=== Begin Enclosure ===
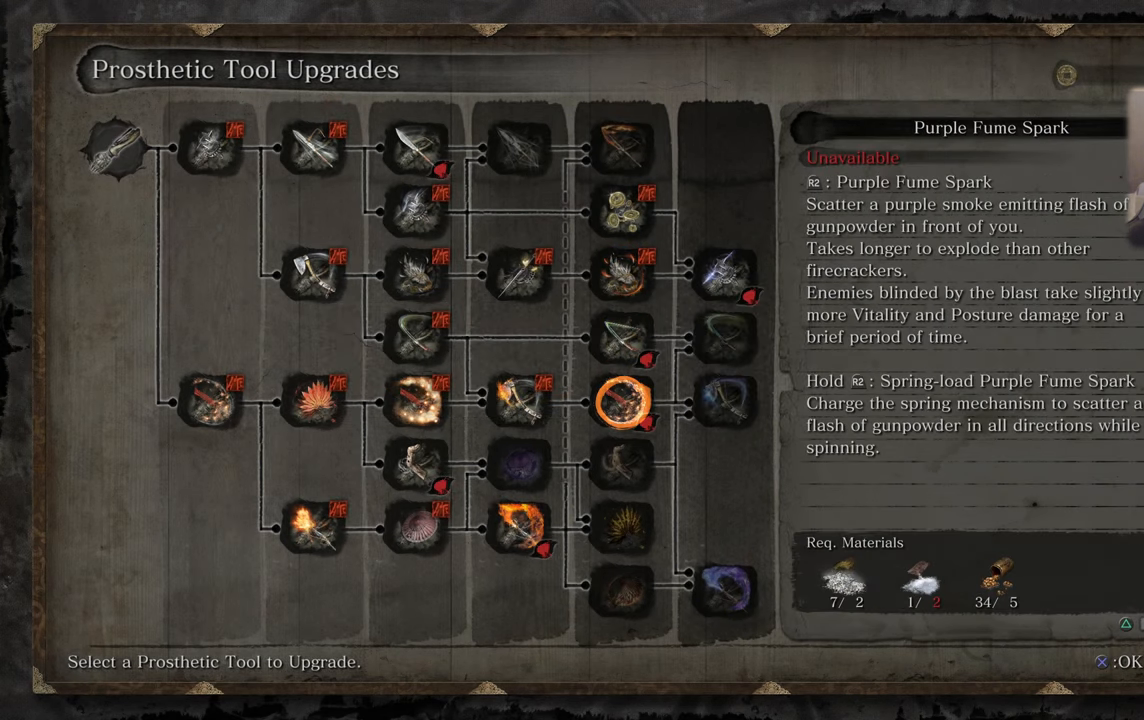
{"buttons": [], "left_stick": "center", "right_stick": "center", "events": [[267, "DPAD_UP", "down"], [350, "DPAD_UP", "up"]]}
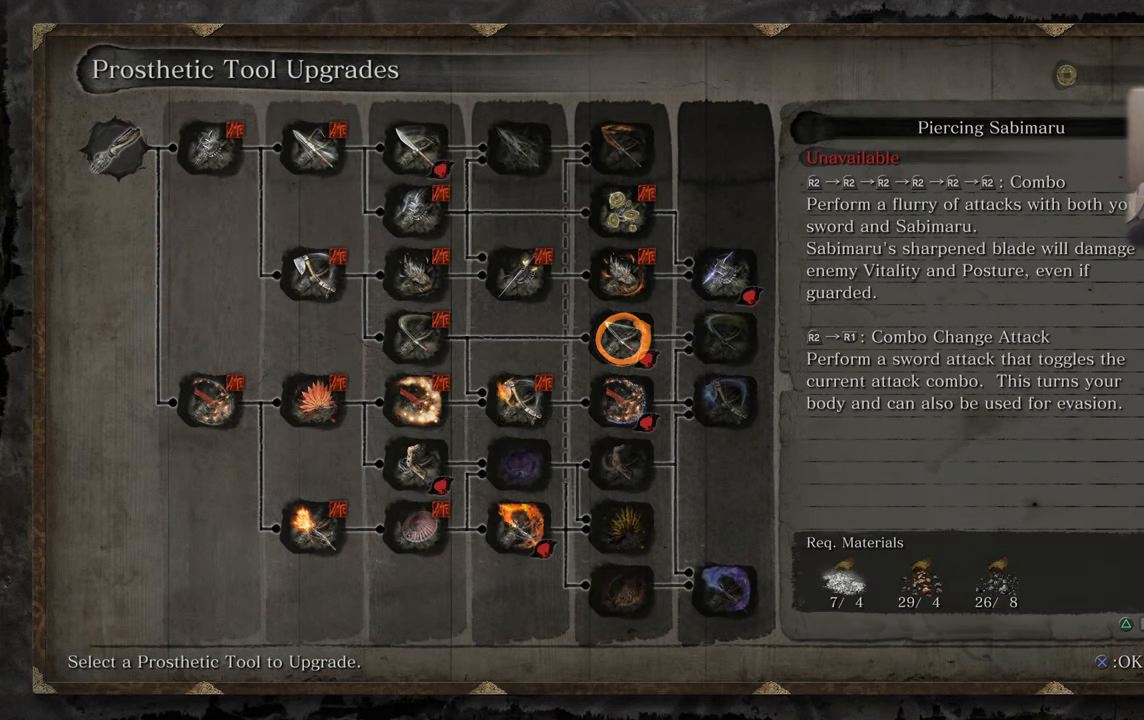
{"buttons": [], "left_stick": "center", "right_stick": "center"}
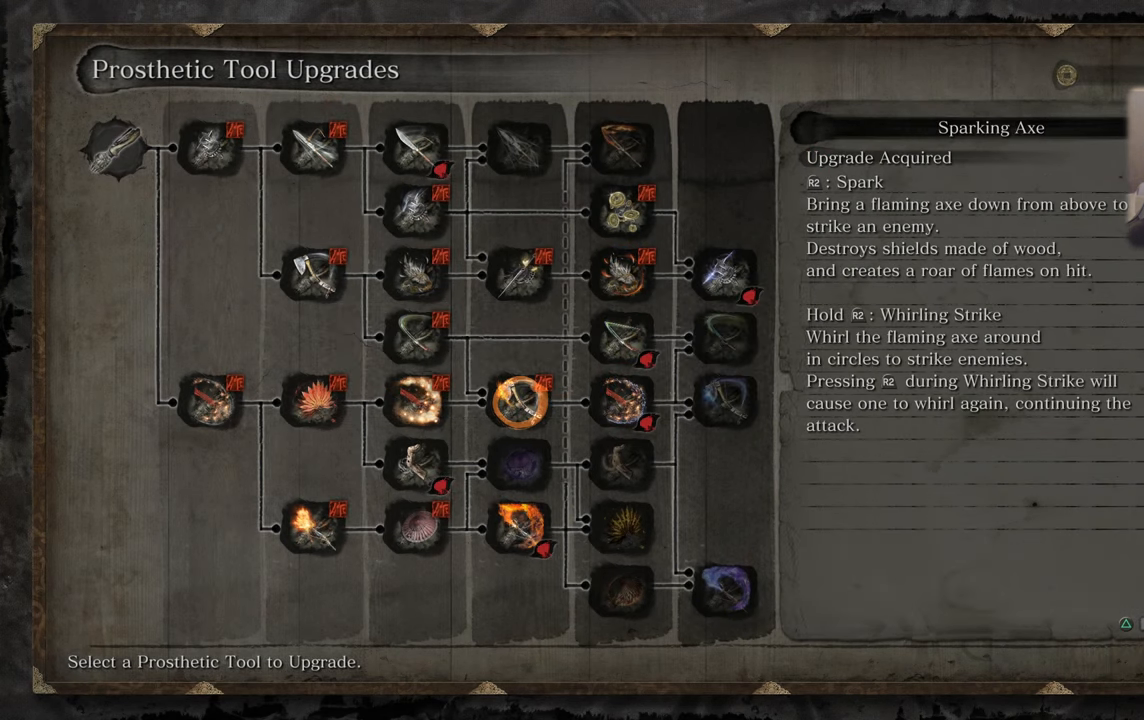
{"buttons": [], "left_stick": "center", "right_stick": "center", "events": [[84, "DPAD_DOWN", "down"], [184, "DPAD_DOWN", "up"], [350, "DPAD_DOWN", "down"], [467, "DPAD_DOWN", "up"]]}
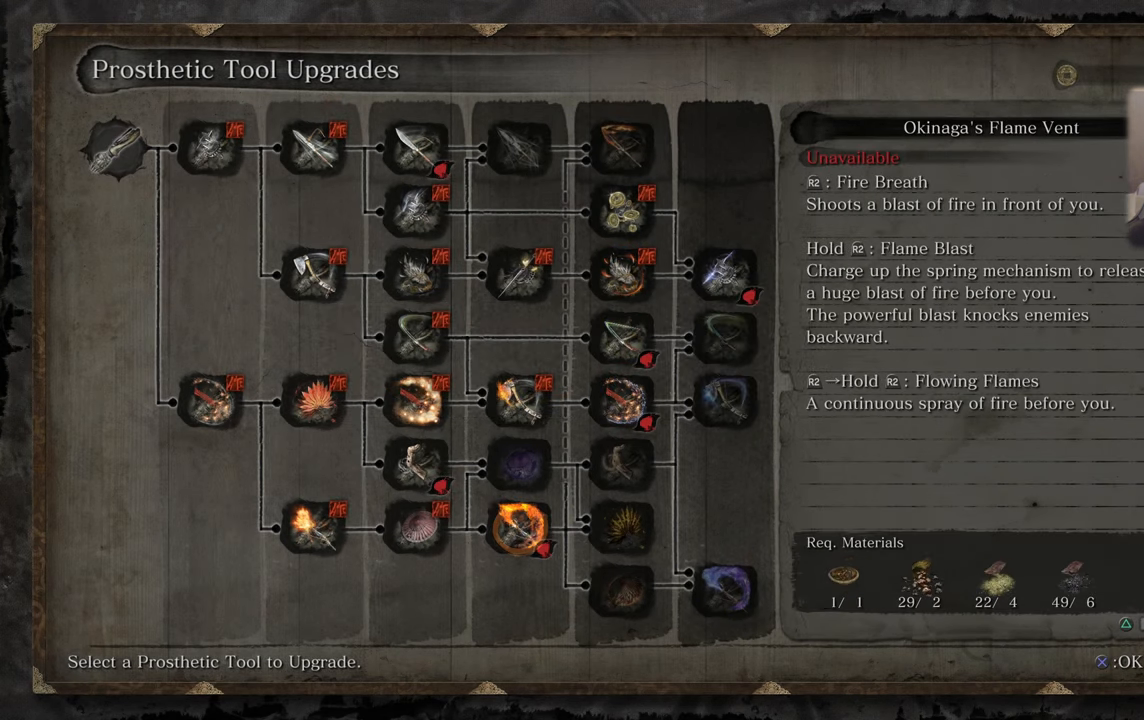
{"buttons": ["DPAD_UP"], "left_stick": "center", "right_stick": "center", "events": [[484, "DPAD_UP", "down"]]}
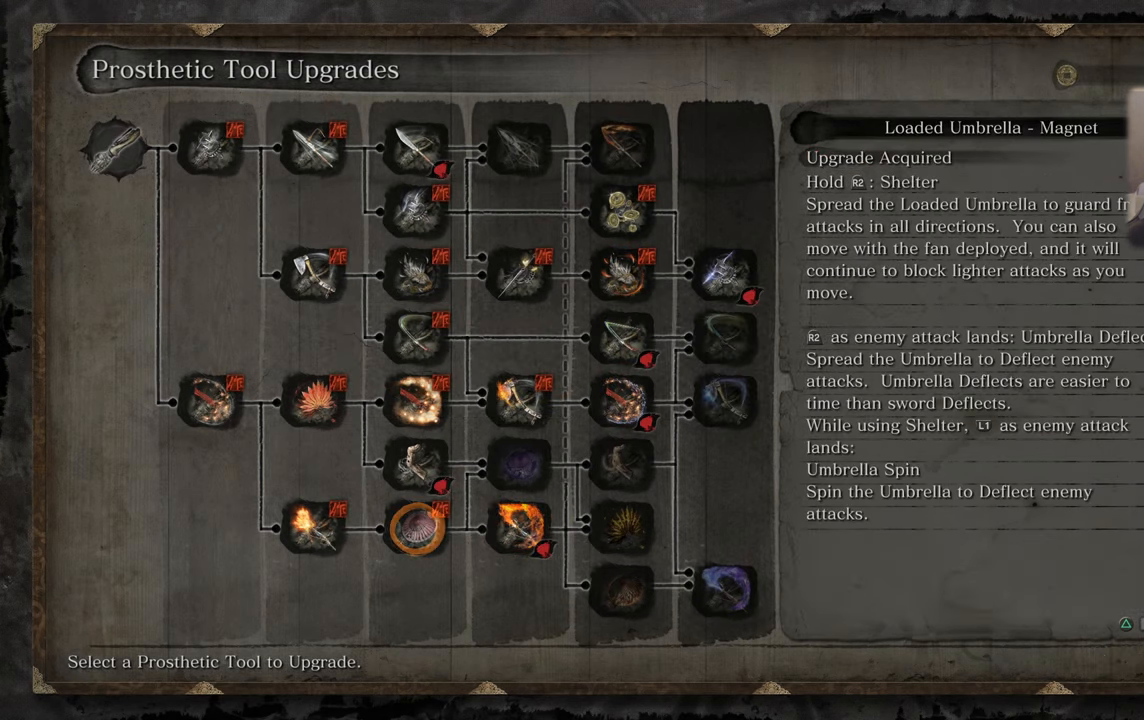
{"buttons": [], "left_stick": "center", "right_stick": "center", "events": [[66, "DPAD_UP", "up"], [283, "DPAD_RIGHT", "down"], [400, "DPAD_RIGHT", "up"]]}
=== End Enclosure ===
The entries should be reproduced word for word, pictures omitted.

{"buttons": [], "left_stick": "center", "right_stick": "center", "events": [[267, "DPAD_UP", "down"], [350, "DPAD_UP", "up"]]}
{"buttons": [], "left_stick": "center", "right_stick": "center"}
{"buttons": [], "left_stick": "center", "right_stick": "center", "events": [[84, "DPAD_DOWN", "down"], [184, "DPAD_DOWN", "up"], [350, "DPAD_DOWN", "down"], [467, "DPAD_DOWN", "up"]]}
{"buttons": ["DPAD_UP"], "left_stick": "center", "right_stick": "center", "events": [[484, "DPAD_UP", "down"]]}
{"buttons": [], "left_stick": "center", "right_stick": "center", "events": [[66, "DPAD_UP", "up"], [283, "DPAD_RIGHT", "down"], [400, "DPAD_RIGHT", "up"]]}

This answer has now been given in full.